Step 1: Easy access hang-ups
“Big kids” love taking care of their own things and wall hooks are an ideal way to let them put up bags and jackets themselves. Select hooks or hook units with rounded, blunt hooks to prevent accidents, and securely install them within reach, a bit above the child’s eye level.

Step 2: Keep furniture where it belongs
Furniture-related injuries are a common hazard even for “big kids,” but easily prevented using simple furniture anchors. It’s a good idea to anchor any chest or bookshelf, short or tall, to the wall in kids’ rooms to prevent accidents from climbing — or from kid-initiated rearranging.

Step 3: Steer clear of windows
It’s still a good idea to place beds and other pieces away from windows even in “big kids” rooms. It’s just too easy to topple into the window when jumping on the bed or climbing on furniture to take a peek outside… and yes, they will do these things if given half a chance!

Step 4: Make closets kid-accessible
Keep kids off chairs and step stools in the closet by placing their much-used items in easy reach. If possible, hang closet rods lower so kids can reach them, or if closets have double rods, hang current-season clothes on the lower rod. If there’s room, add shelves or organizer cubes so kids can manage their clothes and toys themselves (mostly).

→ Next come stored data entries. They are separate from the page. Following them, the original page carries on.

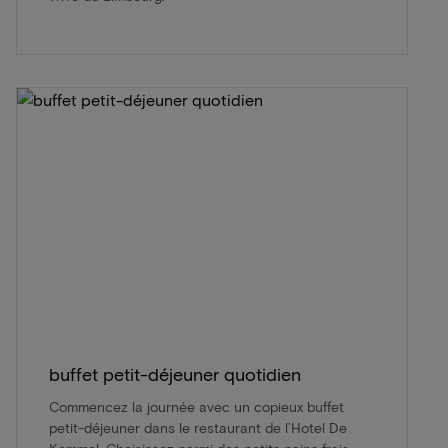
buffet petit-déjeuner quotidien
Commencez la journée avec un copieux buffet
petit-déjeuner dans le restaurant de l’Hotel De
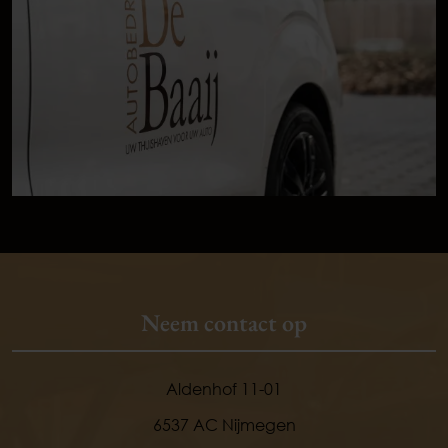
Neem contact op
Aldenhof 11-01
6537 AC Nijmegen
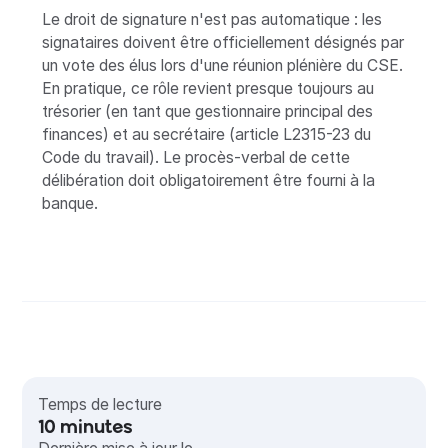
Le droit de signature n'est pas automatique : les
signataires doivent être officiellement désignés par
un vote des élus lors d'une réunion plénière du CSE.
En pratique, ce rôle revient presque toujours au
trésorier (en tant que gestionnaire principal des
finances) et au secrétaire (article L2315-23 du
Code du travail). Le procès-verbal de cette
délibération doit obligatoirement être fourni à la
banque.
Temps de lecture
10
minutes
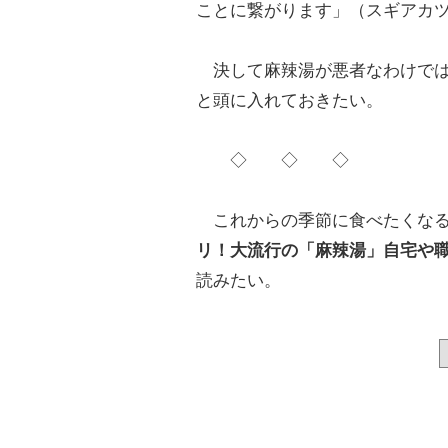
ことに繋がります」（スギアカ
決して麻辣湯が悪者なわけでは
と頭に入れておきたい。
◇ ◇ ◇
これからの季節に食べたくな
リ！大流行の「麻辣湯」自宅や職
読みたい。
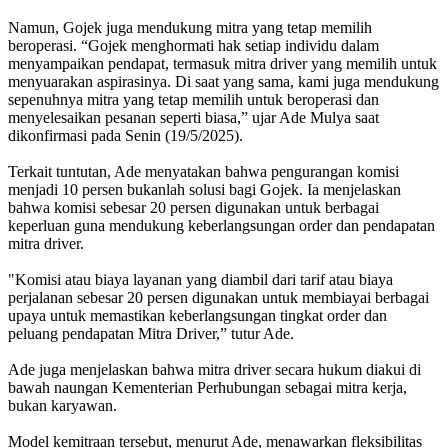
Namun, Gojek juga mendukung mitra yang tetap memilih
beroperasi. “Gojek menghormati hak setiap individu dalam
menyampaikan pendapat, termasuk mitra driver yang memilih untuk
menyuarakan aspirasinya. Di saat yang sama, kami juga mendukung
sepenuhnya mitra yang tetap memilih untuk beroperasi dan
menyelesaikan pesanan seperti biasa,” ujar Ade Mulya saat
dikonfirmasi pada Senin (19/5/2025).
Terkait tuntutan, Ade menyatakan bahwa pengurangan komisi
menjadi 10 persen bukanlah solusi bagi Gojek. Ia menjelaskan
bahwa komisi sebesar 20 persen digunakan untuk berbagai
keperluan guna mendukung keberlangsungan order dan pendapatan
mitra driver.
"Komisi atau biaya layanan yang diambil dari tarif atau biaya
perjalanan sebesar 20 persen digunakan untuk membiayai berbagai
upaya untuk memastikan keberlangsungan tingkat order dan
peluang pendapatan Mitra Driver,” tutur Ade.
Ade juga menjelaskan bahwa mitra driver secara hukum diakui di
bawah naungan Kementerian Perhubungan sebagai mitra kerja,
bukan karyawan.
Model kemitraan tersebut, menurut Ade, menawarkan fleksibilitas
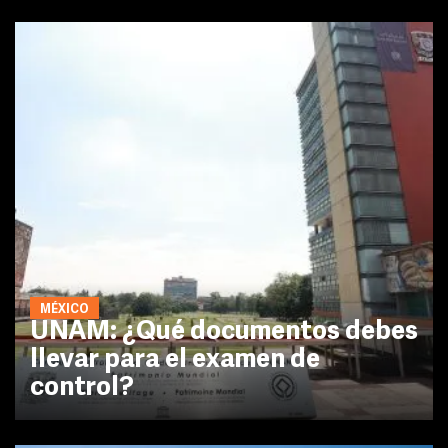
MÉXICO
UNAM: ¿Qué documentos debes
llevar para el examen de
control?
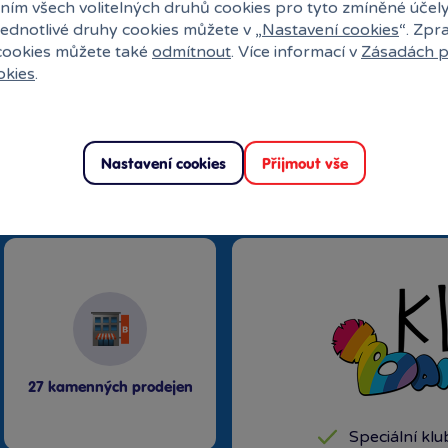
ním všech volitelných druhů cookies pro tyto zmíněné účel
jednotlivé druhy cookies můžete v „
Nastavení cookies
“. Zpr
 cookies můžete také
odmítnout
. Více informací v
Zásadách p
okies
.
Nastavení cookies
Přijmout vše
uli?
27 kamenných prodejen
Speciální kl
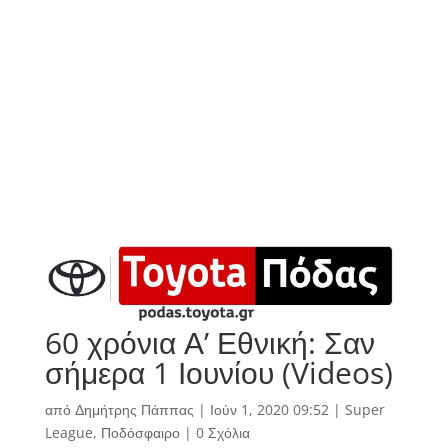
60 χρόνια Α’ Εθνική: Σαν
σήμερα 1 Ιουνίου (Videos)
από
Δημήτρης Πάππας
|
Ιούν 1, 2020 09:52
|
Super
League
,
Ποδόσφαιρο
|
0 Σχόλια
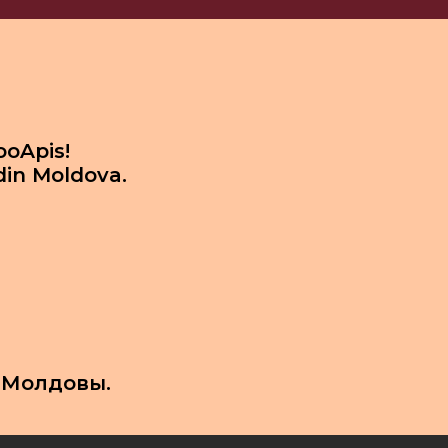
ooApis!
din Moldova.
 Молдовы.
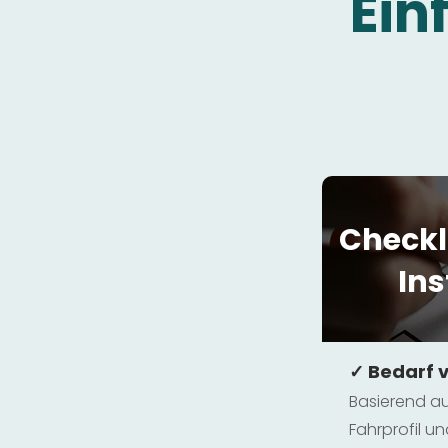
Ein
Checkl
Ins
✓ Bedarf 
Basierend au
Fahrprofil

Step 5: Give them a break-free bedroom and bathroom
Breakables are still best avoided in kids rooms and bathrooms. If you have delicate decor or knik-knacks to display, consider out-of-the-way places like above-window shelving, and secure items with Quake-Hold Putty to keep them put. In the bathroom, choose accessories made of plastic, metal or acrylic to avoid the hassle and danger of breakage.

So, congratulations parents if you’re exiting toddlerhood! You’ve made it so far, and you should have no trouble keeping them safe until your next stop… Elementary School. You might want to brush up on your Algebra, I think they’re starting it in 3rd grade these days!